Stealth-Requests mimics the API of the [requests](https://requests.readthedocs.io/en/latest/) package, allowing you to use it in nearly the same way.

You can send one-off requests like such:

```python
import stealth_requests as requests

resp = requests.get("https://link-here.com")
```

Or you can use a `StealthSession` object which will keep track of certain headers for you between requests such as the `Referer` header.

```python
from stealth_requests import StealthSession

with StealthSession() as s:
    resp = s.get("https://link-here.com")
```

When sending a request, or creating a `StealthSession`, you can specify the type of browser that you want the request to mimic - either `chrome`, which is the default, or `safari`. If you want to change which browser to mimic, set the `impersonate` argument, either in `requests.get` or when initializing `StealthSession` to `safari` or `chrome`.

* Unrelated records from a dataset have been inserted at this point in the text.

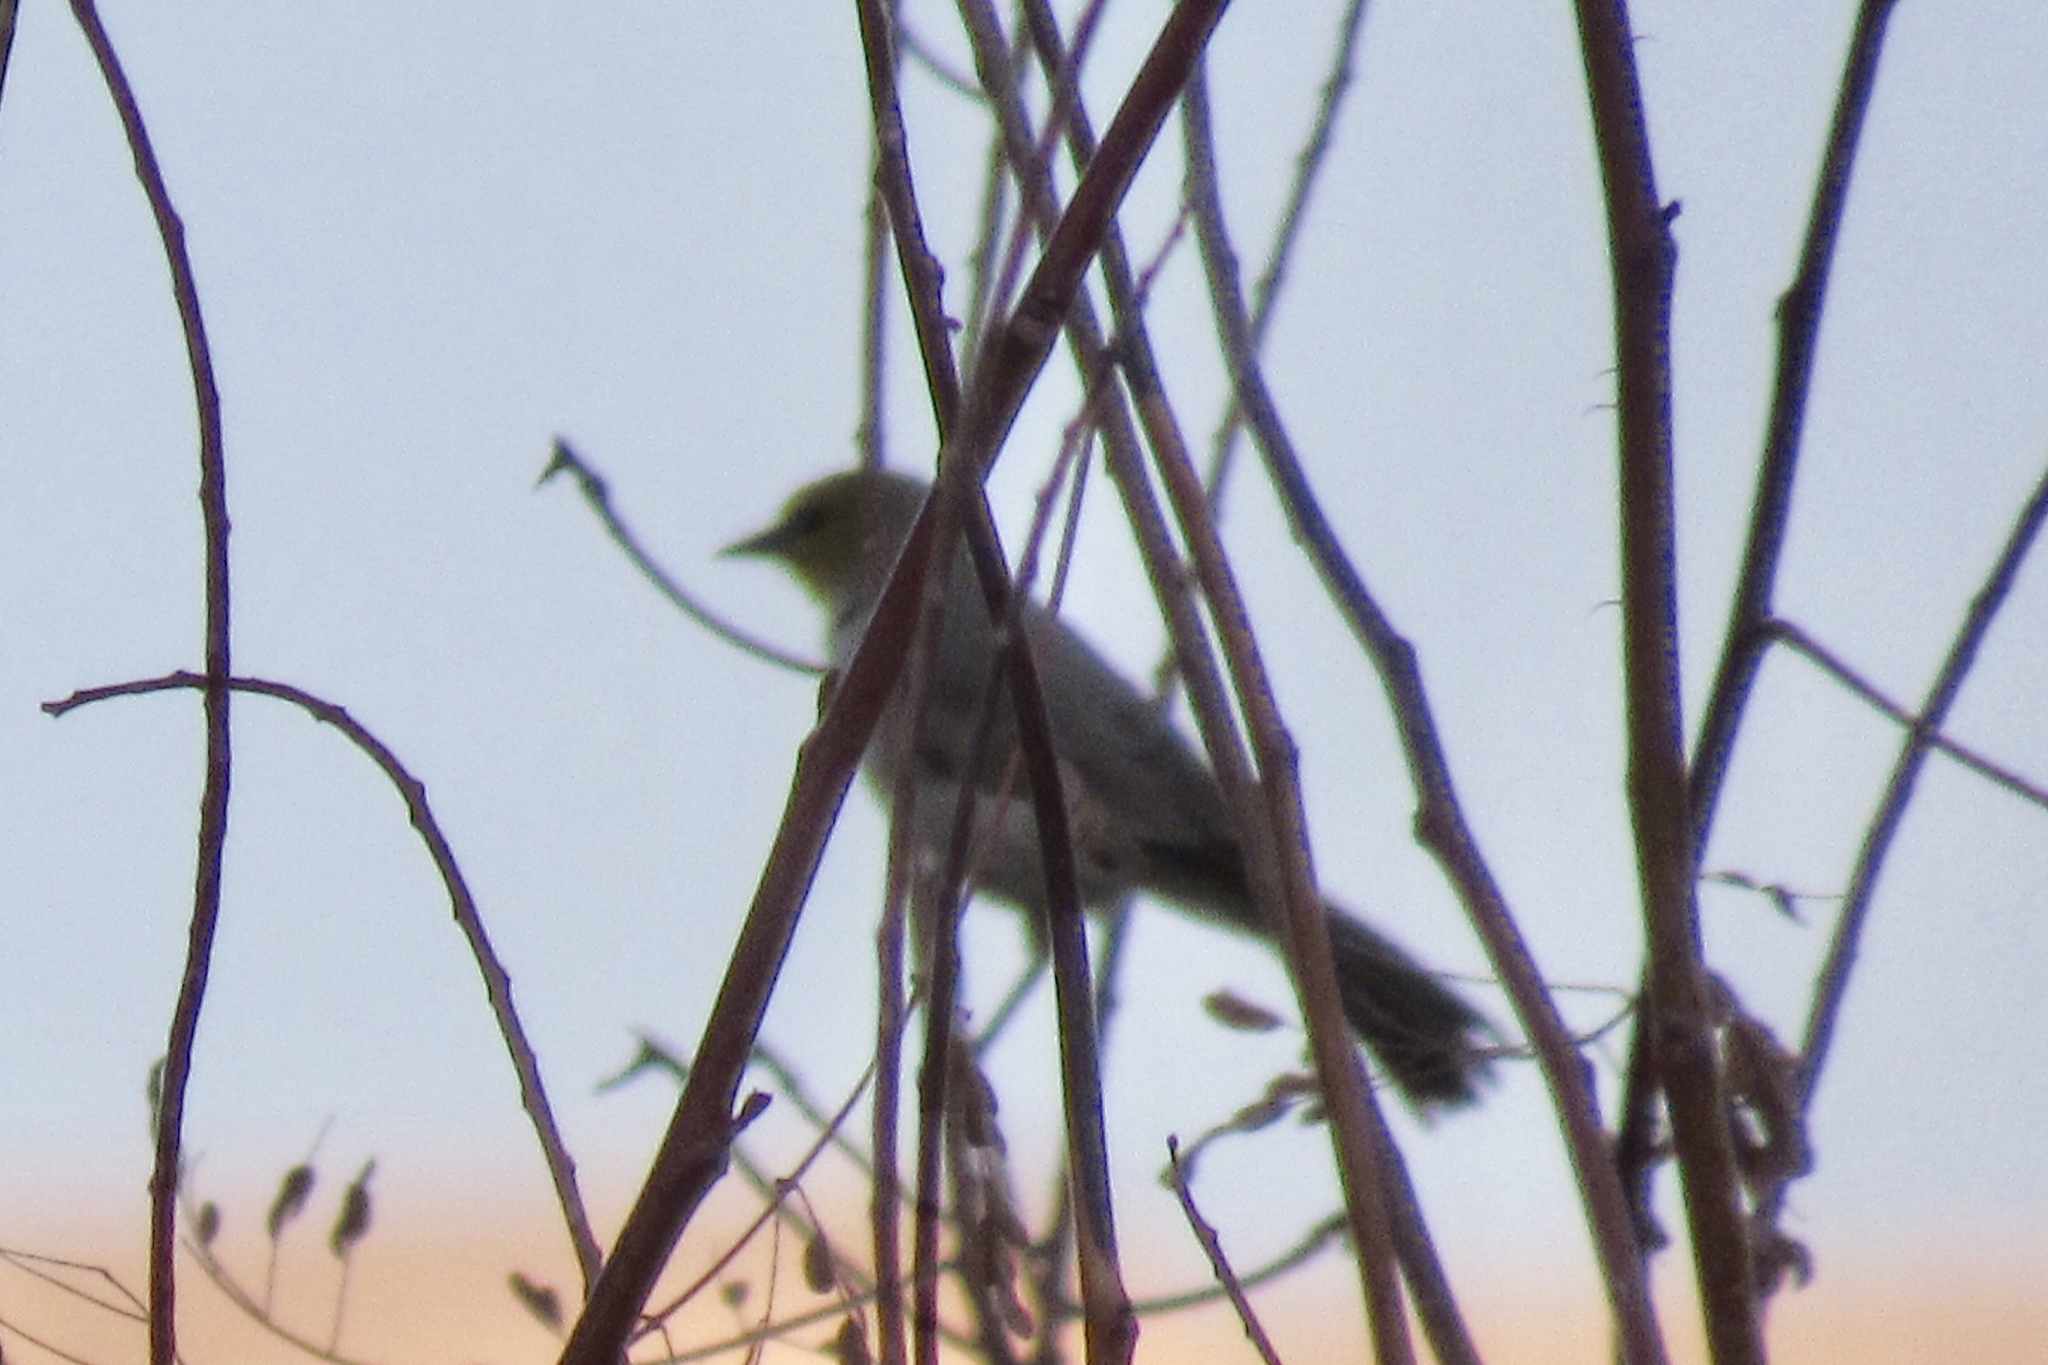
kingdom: Animalia
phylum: Chordata
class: Aves
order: Passeriformes
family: Remizidae
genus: Auriparus
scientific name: Auriparus flaviceps
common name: Verdin
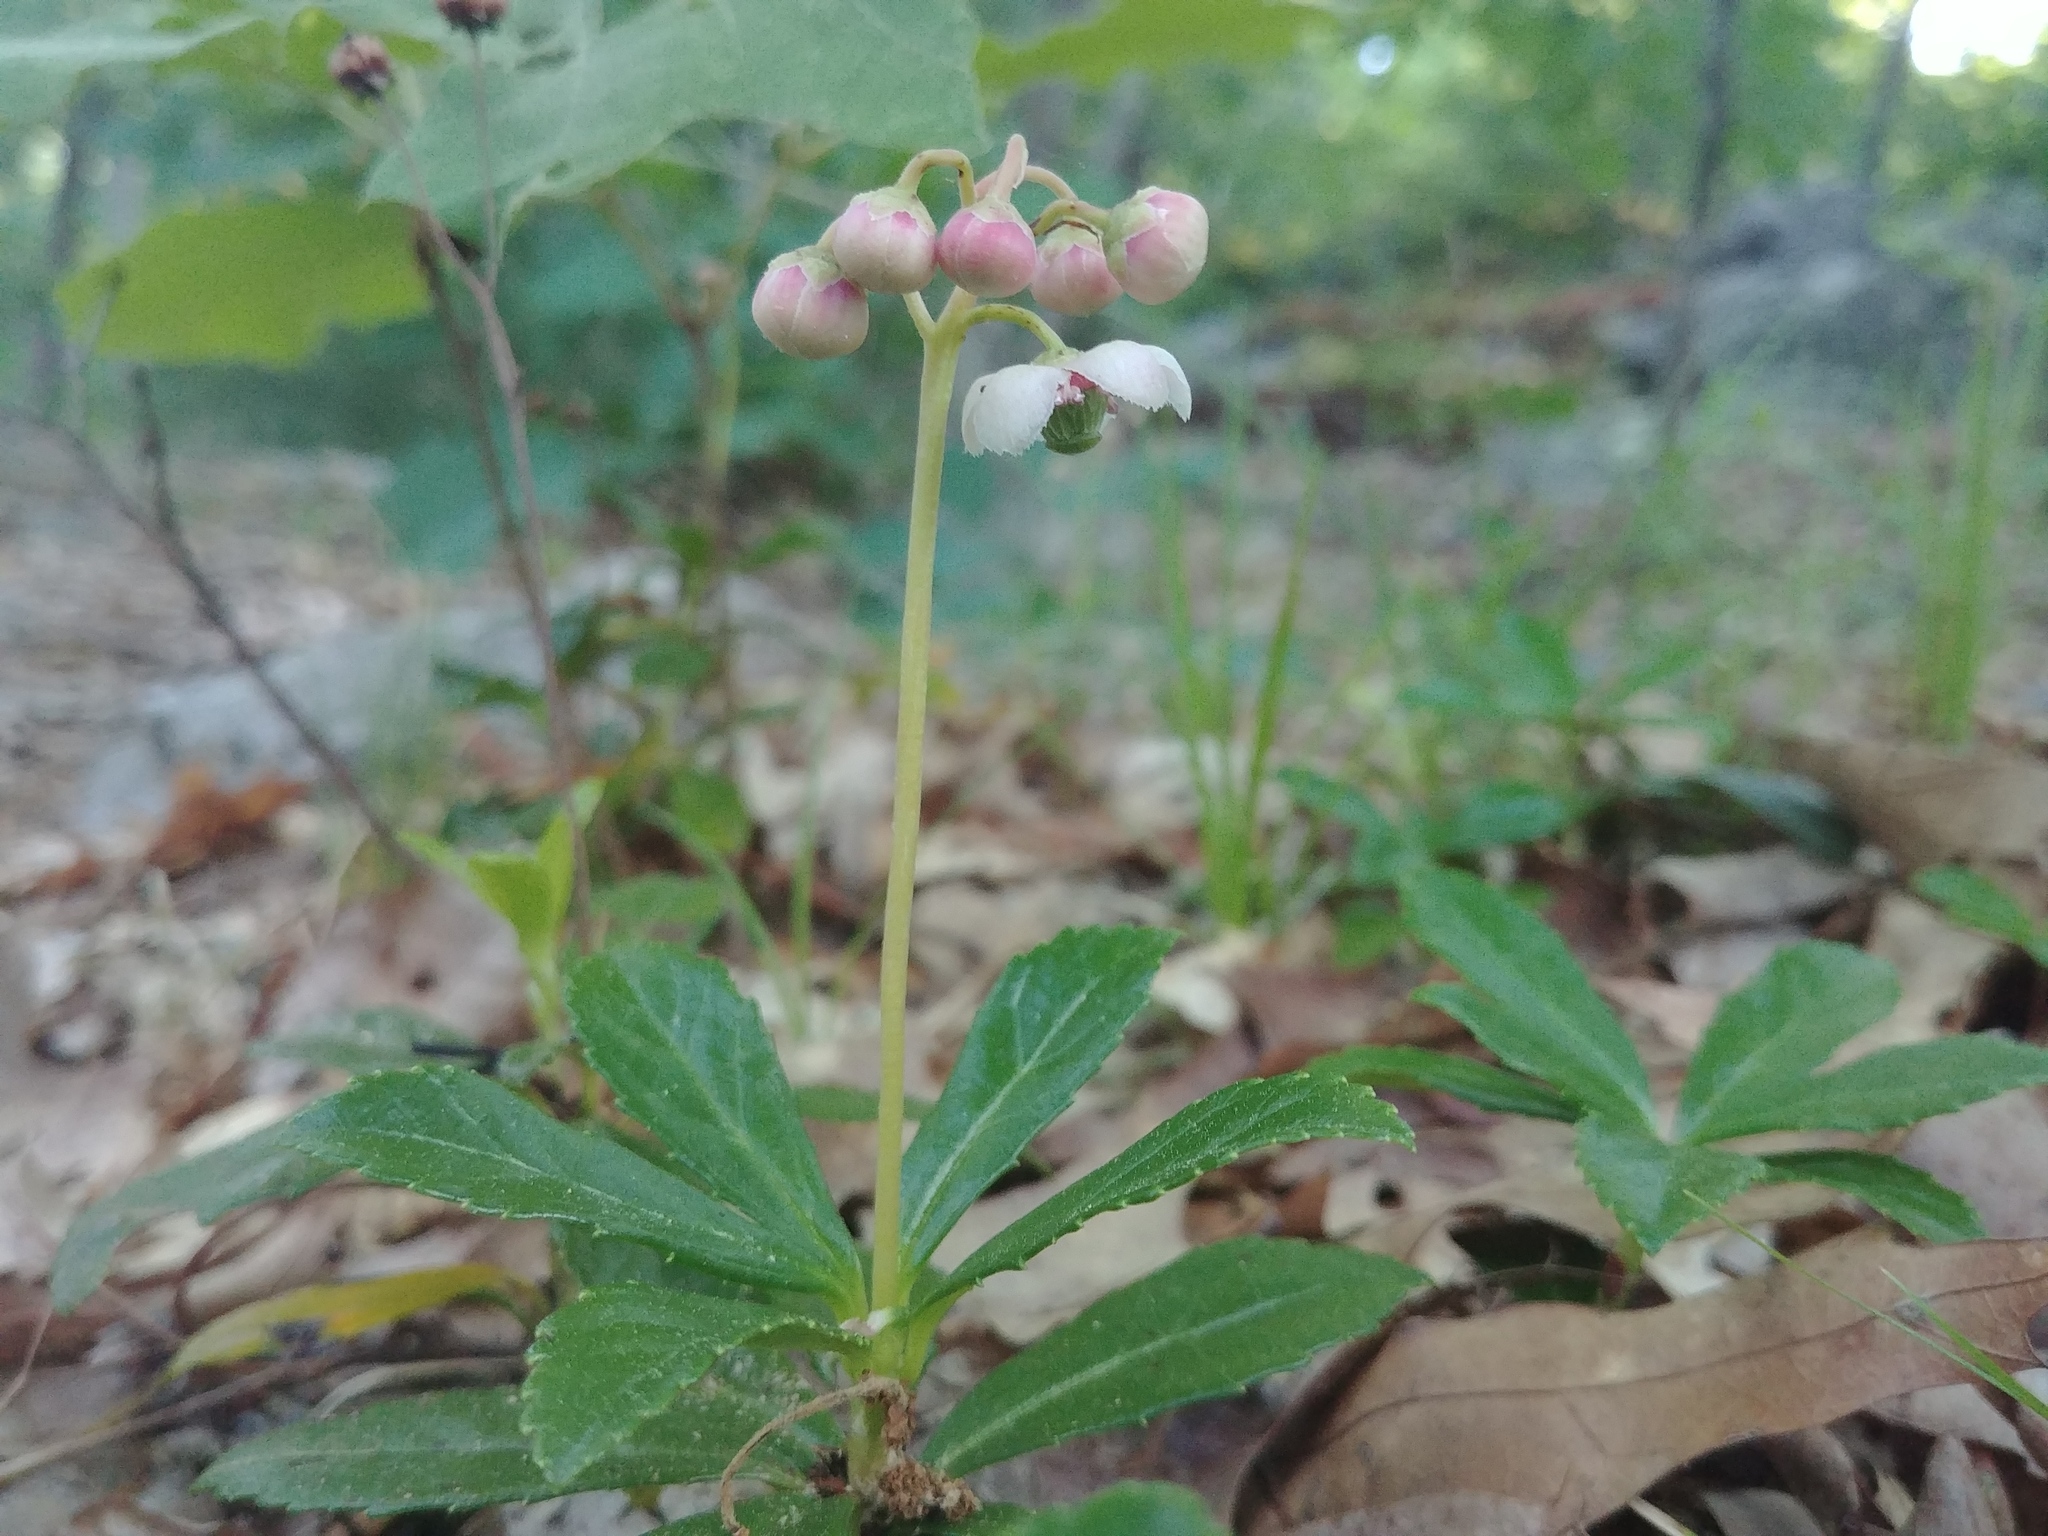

### Sending Requests With Asyncio

This package supports Asyncio in the same way as the `requests` package:

```python
from stealth_requests import AsyncStealthSession

async with AsyncStealthSession(impersonate='chrome') as s:
    resp = await s.get("https://link-here.com")
```

or, for a one-off request you can make a request like this:

```python
import stealth_requests as requests

resp = await requests.post("https://link-here.com", data=...)
```

### Getting Response Metadata

The response returned from this package is a `StealthResponse`, which has all of the same methods and attributes as a standard `requests` response object, with a few added features. One of these extra features is automatic parsing of header metadata for HTML-based responses. The metadata can be accessed from the `meta` attribute, which gives you access to the following data:

- title: str
- description: str
- thumbnail: str
- author: str
- keywords: tuple[str]
- twitter_handle: str
- robots: tuple[str]
- canonical: str

Here's an example of how to get the title of a page:

```python
import stealth_requests and requests

resp = requests.get("https://link-here.com")
print(resp.meta.title)
```

### Parsing Responses

To make parsing HTML easier, I've also added two popular parsing packages to Stealth-Requests - `Lxml` and `BeautifulSoup4`. To use these add-ons you need to install the `parsers` extra: `pip install stealth_requests[parsers]`.

To easily get an Lxml tree, you can use `resp.tree()` and to get a BeautifulSoup object, use the `resp.soup()` method.

For simple parsing, I've also added the following convenience methods, from the Lxml package, right into the `StealthResponse` object:

- `iterlinks` Iterate through all links in an HTML response
- `itertext`: Iterate through all text in an HTML response
- `text_content`: Get all text content in an HTML response
- `xpath` Go right to using XPATH expressions instead of getting your own Lxml tree.

### Getting HTML response in Markdown format

In some cases, it’s easier to work with a webpage in Markdown format rather than HTML. After making a GET request that returns HTML, you can use the `resp.markdown()` method to convert the response into a Markdown string, providing a simplified and readable version of the page content!